File under “events which don’t happen every day”: Gawker describing a newspaper article as being “real journalism” (their emphasis) and “what news alarmists say will be missing if and when we lose newspapers”.
But the fact is that the article in question, an investigation into Chicago parking-meter revenues by Dan Mihalopoulos, is contentious, one-sided, and flawed.
A bit of background: in February, a company named Chicago Parking Meters LLC paid the city $1.15 billion for the right to parking fee revenues for the next 75 years. And now? Well, the headline seems unambiguous: “Company Piles Up Profits From City’s Parking Meter Deal”. But in fact the article only gives numbers for revenues and operating profits. There’s no indication of Chicago Parking Meters’s cost of funds, or whether, after paying the interest on its debt, it’s managing to make any profit at all.
The theme of the article is that selling the rights to parking fee revenues was a mistake:
“Had we done this ourselves, it could have made a lot more money,” said Alderman Scott Waguespack…
The economist Roger Skurski calculated the current value of the deal. Mr. Skurski said his conservative estimate was that “the city could have earned about $670 million more by keeping the asset.”
But this ignores the whole point of doing the deal in the first place: that the city was politically incapable of raising the parking-meter rate itself. This was clear as far back as December, when I wrote that “this parking-meter initiative is the municipal equivalent of a CEO hiring McKinsey to come in and recommend job cuts: it’s a way of doing what needs to be done while somehow managing to blame someone else”. When the deal went through, Chicago parking meters were charging just 25 cents per hour: all the proof you’d ever need that the city, on its own, was incapable of charging a market-clearing price for on-street parking.
Mihalopoulos also ignores the question of whether higher parking-meter rates might benefit the city of Chicago in other ways, by reducing the congestion from cars circling downtown streets at a crawl, desperately seeking a Spot.
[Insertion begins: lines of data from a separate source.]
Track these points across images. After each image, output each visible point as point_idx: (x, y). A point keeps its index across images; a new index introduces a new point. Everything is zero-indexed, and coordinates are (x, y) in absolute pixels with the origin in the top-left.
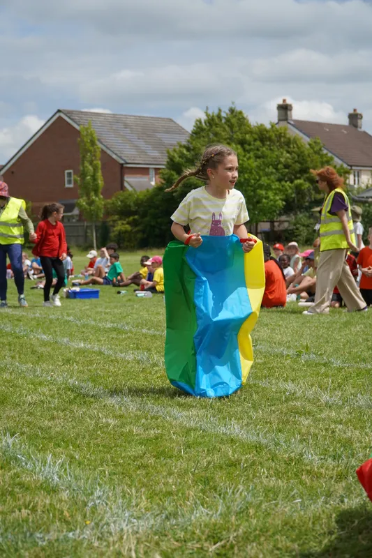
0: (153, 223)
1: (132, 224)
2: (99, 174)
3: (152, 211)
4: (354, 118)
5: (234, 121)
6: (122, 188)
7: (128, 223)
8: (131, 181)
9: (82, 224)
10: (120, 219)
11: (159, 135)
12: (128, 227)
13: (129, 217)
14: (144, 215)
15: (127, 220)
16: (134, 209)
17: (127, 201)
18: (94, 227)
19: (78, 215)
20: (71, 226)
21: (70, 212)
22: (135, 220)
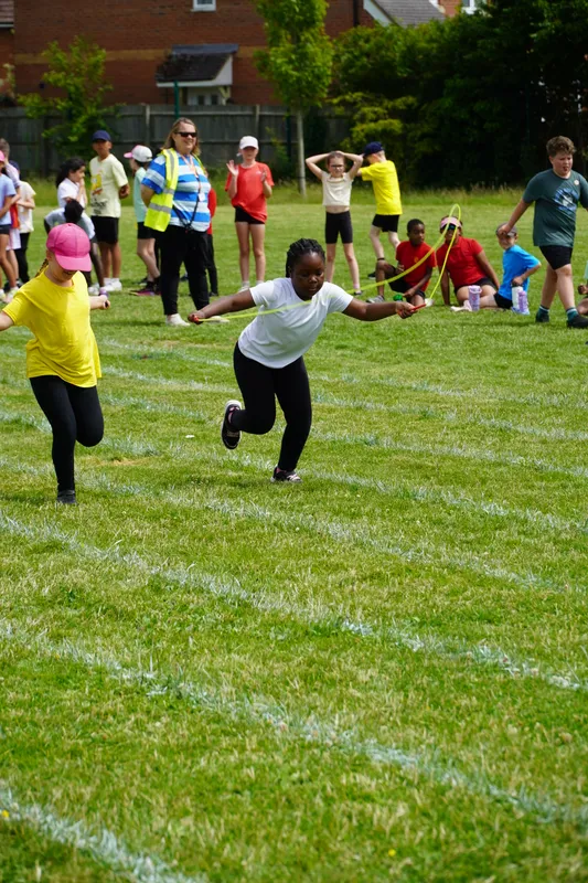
0: (463, 115)
1: (407, 116)
6: (357, 15)
7: (393, 113)
9: (248, 112)
10: (368, 101)
12: (396, 125)
13: (392, 97)
15: (388, 104)
16: (405, 75)
17: (383, 52)
18: (300, 124)
19: (233, 88)
20: (213, 116)
21: (210, 79)
22: (409, 106)
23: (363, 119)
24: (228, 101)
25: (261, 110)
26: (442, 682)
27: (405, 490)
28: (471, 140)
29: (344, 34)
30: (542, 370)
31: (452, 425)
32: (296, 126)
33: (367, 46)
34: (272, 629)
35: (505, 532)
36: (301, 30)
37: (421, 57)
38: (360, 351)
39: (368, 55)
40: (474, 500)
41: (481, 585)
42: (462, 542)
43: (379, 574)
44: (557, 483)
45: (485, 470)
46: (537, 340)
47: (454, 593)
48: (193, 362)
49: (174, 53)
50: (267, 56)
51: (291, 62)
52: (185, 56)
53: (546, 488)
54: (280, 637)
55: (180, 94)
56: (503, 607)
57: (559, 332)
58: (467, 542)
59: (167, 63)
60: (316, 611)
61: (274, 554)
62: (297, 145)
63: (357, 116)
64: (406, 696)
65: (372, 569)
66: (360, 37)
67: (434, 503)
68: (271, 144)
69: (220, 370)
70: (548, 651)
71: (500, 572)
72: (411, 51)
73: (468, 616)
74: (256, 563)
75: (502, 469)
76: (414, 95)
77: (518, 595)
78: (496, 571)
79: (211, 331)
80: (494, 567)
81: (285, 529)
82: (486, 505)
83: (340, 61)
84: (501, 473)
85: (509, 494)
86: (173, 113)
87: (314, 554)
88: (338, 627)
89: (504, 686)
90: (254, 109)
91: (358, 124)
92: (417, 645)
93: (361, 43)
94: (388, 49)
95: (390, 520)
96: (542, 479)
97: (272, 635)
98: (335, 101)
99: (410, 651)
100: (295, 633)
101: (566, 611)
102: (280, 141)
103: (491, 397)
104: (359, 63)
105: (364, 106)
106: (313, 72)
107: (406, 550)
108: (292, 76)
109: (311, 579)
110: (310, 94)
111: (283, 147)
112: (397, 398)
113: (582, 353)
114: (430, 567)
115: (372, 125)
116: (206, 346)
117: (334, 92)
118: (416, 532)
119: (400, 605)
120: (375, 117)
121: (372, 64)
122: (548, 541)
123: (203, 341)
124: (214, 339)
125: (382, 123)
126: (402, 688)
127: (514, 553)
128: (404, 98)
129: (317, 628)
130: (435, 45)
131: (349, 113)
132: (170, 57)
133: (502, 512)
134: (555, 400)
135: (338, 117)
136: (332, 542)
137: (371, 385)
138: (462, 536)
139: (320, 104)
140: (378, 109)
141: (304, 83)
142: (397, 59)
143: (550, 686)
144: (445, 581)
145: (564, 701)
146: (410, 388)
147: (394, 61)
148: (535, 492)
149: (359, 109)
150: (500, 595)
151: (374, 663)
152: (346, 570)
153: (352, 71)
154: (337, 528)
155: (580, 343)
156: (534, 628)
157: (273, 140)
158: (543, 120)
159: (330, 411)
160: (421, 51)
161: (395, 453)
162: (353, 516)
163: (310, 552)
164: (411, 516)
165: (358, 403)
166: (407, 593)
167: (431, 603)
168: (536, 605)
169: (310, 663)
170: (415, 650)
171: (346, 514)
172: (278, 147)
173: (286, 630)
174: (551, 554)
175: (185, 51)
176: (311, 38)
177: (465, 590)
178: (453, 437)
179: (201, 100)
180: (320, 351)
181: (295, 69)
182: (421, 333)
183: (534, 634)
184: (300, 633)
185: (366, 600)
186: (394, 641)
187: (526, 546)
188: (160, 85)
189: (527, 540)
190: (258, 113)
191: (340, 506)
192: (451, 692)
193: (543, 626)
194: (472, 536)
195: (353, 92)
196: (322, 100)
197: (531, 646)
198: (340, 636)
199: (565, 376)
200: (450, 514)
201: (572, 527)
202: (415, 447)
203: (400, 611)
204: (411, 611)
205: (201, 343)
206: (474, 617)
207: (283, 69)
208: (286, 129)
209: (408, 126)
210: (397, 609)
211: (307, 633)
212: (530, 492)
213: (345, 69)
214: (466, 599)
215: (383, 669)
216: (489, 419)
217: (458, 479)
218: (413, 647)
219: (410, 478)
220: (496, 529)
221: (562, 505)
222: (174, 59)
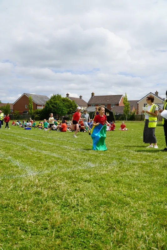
1: (39, 116)
2: (32, 106)
4: (81, 97)
5: (58, 97)
6: (37, 109)
8: (38, 107)
10: (36, 115)
11: (44, 99)
12: (38, 116)
13: (38, 114)
14: (41, 114)
37: (40, 112)
39: (37, 111)
175: (25, 111)
188: (23, 113)
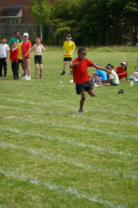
0: (88, 25)
1: (72, 26)
3: (87, 16)
7: (68, 25)
9: (27, 25)
10: (60, 21)
13: (68, 20)
15: (67, 22)
16: (71, 14)
17: (65, 7)
18: (41, 28)
19: (22, 18)
20: (17, 26)
21: (16, 15)
22: (73, 23)
23: (59, 27)
24: (21, 22)
25: (30, 24)
26: (56, 200)
27: (56, 139)
28: (91, 32)
29: (54, 2)
30: (104, 101)
31: (74, 119)
32: (40, 29)
33: (61, 5)
34: (9, 182)
35: (84, 152)
36: (41, 1)
37: (76, 8)
38: (51, 96)
39: (61, 8)
40: (76, 142)
41: (74, 169)
42: (70, 155)
43: (44, 166)
44: (101, 137)
45: (81, 132)
46: (103, 92)
47: (65, 171)
48: (2, 99)
49: (5, 8)
50: (31, 9)
51: (38, 10)
52: (9, 9)
53: (98, 138)
54: (11, 185)
55: (7, 20)
56: (79, 176)
57: (110, 90)
58: (72, 155)
59: (3, 11)
60: (23, 177)
61: (14, 159)
62: (40, 34)
63: (57, 26)
64: (45, 205)
65: (42, 163)
66: (58, 3)
67: (64, 143)
68: (33, 34)
69: (9, 102)
70: (90, 190)
71: (80, 165)
72: (73, 7)
73: (68, 179)
74: (8, 162)
75: (86, 132)
76: (74, 20)
77: (85, 172)
78: (79, 164)
79: (9, 90)
80: (79, 163)
81: (19, 151)
82: (80, 143)
83: (53, 10)
84: (86, 134)
85: (87, 140)
86: (5, 25)
87: (26, 159)
88: (29, 182)
89: (75, 201)
90: (28, 24)
91: (58, 28)
92: (51, 188)
93: (59, 4)
94: (66, 6)
95: (51, 148)
96: (98, 135)
97: (9, 185)
98: (51, 22)
99: (49, 190)
100: (16, 184)
101: (98, 177)
102: (35, 33)
103: (87, 110)
104: (58, 10)
105: (59, 23)
106: (44, 13)
107: (53, 158)
108: (38, 14)
109: (23, 167)
110: (44, 19)
111: (36, 35)
112: (59, 110)
113: (116, 96)
114: (59, 163)
115: (62, 29)
116: (6, 94)
117: (51, 19)
118: (57, 152)
119: (49, 175)
120: (63, 27)
121: (62, 11)
122: (96, 155)
123: (6, 93)
124: (9, 92)
125: (65, 28)
126: (44, 202)
127: (85, 159)
128: (71, 21)
129: (22, 183)
130: (80, 5)
131: (55, 25)
132: (4, 9)
133: (84, 146)
134: (106, 111)
135: (52, 26)
136: (32, 155)
137: (52, 106)
138: (71, 153)
139: (47, 23)
140: (64, 24)
141: (42, 17)
142: (69, 9)
143: (89, 201)
144: (63, 168)
145: (93, 206)
146: (63, 107)
147: (68, 9)
148: (95, 139)
149: (58, 24)
150: (79, 172)
151: (37, 193)
152: (34, 164)
153: (56, 13)
154: (33, 151)
155: (116, 93)
156: (87, 182)
157: (34, 33)
158: (112, 26)
159: (39, 114)
160: (76, 7)
161: (55, 127)
162: (40, 147)
163: (25, 158)
164: (57, 147)
165: (47, 112)
166: (51, 171)
167: (58, 174)
168: (89, 175)
169: (18, 193)
170: (51, 189)
171: (38, 146)
172: (35, 35)
173: (13, 183)
174: (96, 159)
175: (8, 7)
176: (43, 3)
177: (69, 170)
178: (74, 122)
179: (13, 22)
180: (39, 96)
181: (39, 12)
182: (69, 91)
183: (87, 184)
184: (17, 184)
185: (38, 173)
186: (45, 186)
187: (90, 156)
188: (2, 17)
189: (90, 154)
190: (29, 25)
191: (36, 144)
192: (59, 203)
193: (90, 182)
194: (74, 153)
195: (57, 19)
196: (47, 21)
197: (85, 188)
198: (29, 185)
199: (110, 103)
200: (68, 146)
201: (104, 150)
202: (61, 126)
203: (48, 177)
204: (52, 177)
205: (5, 94)
206: (70, 179)
207: (36, 12)
208: (38, 30)
209: (72, 29)
210: (47, 176)
211: (19, 184)
212: (93, 139)
213: (54, 13)
214: (69, 173)
215: (40, 195)
216: (85, 117)
217: (72, 135)
218: (50, 188)
219: (58, 135)
220: (82, 151)
221: (102, 143)
222: (5, 10)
And he also buries the news that in fact Chicago Parking Meters is making less money than it had expected:
According to the meter deal’s income statement for May 2009, revenues for the month were about 20 percent below projections. At the same time, expenses were far over budget, mostly for “supplemental staffing.”…
Because the company is not writing tickets, it seems many Chicagoans are getting away with parking for free. A company audit of a section of the North Side found 41 percent of occupied spaces filled by motorists who were not paying, according to the company records.
What’s more, at the end of the story we find this:
Before entering into the parking meter deal, the city hired a consultant whose confidential report suggested the lease could generate $650 million to $1.2 billion for the city.
The report was not disclosed to the public until after the check from the winning parking meter bidder cleared. Officials say revealing a consultant’s valuation analysis before a deal closes would hurt the city’s chances of getting the best possible deal.
This datapoint comes well over 1,000 words after Mihalopoulos tells us about the $1.15 billion deal value. If you don’t remember that number from the beginning of the article, the tone of the writing makes it seem as though the city was somehow hiding a report which showed it got a bad price. Instead, the report reveals that the city got a price at the very top of the expected range.
So far, Chicago Parking Meters has made rather less money than it had hoped out of this deal. Maybe its revenues will recover, as Mihalopoulos seems to think they will; on the other hand, maybe they won’t. The risk all belongs to the company, rather than the city. The city just gets to spend a whopping great big check, and also bring the price of on-street parking up to where it should have been for years. A good deal, not a bad one.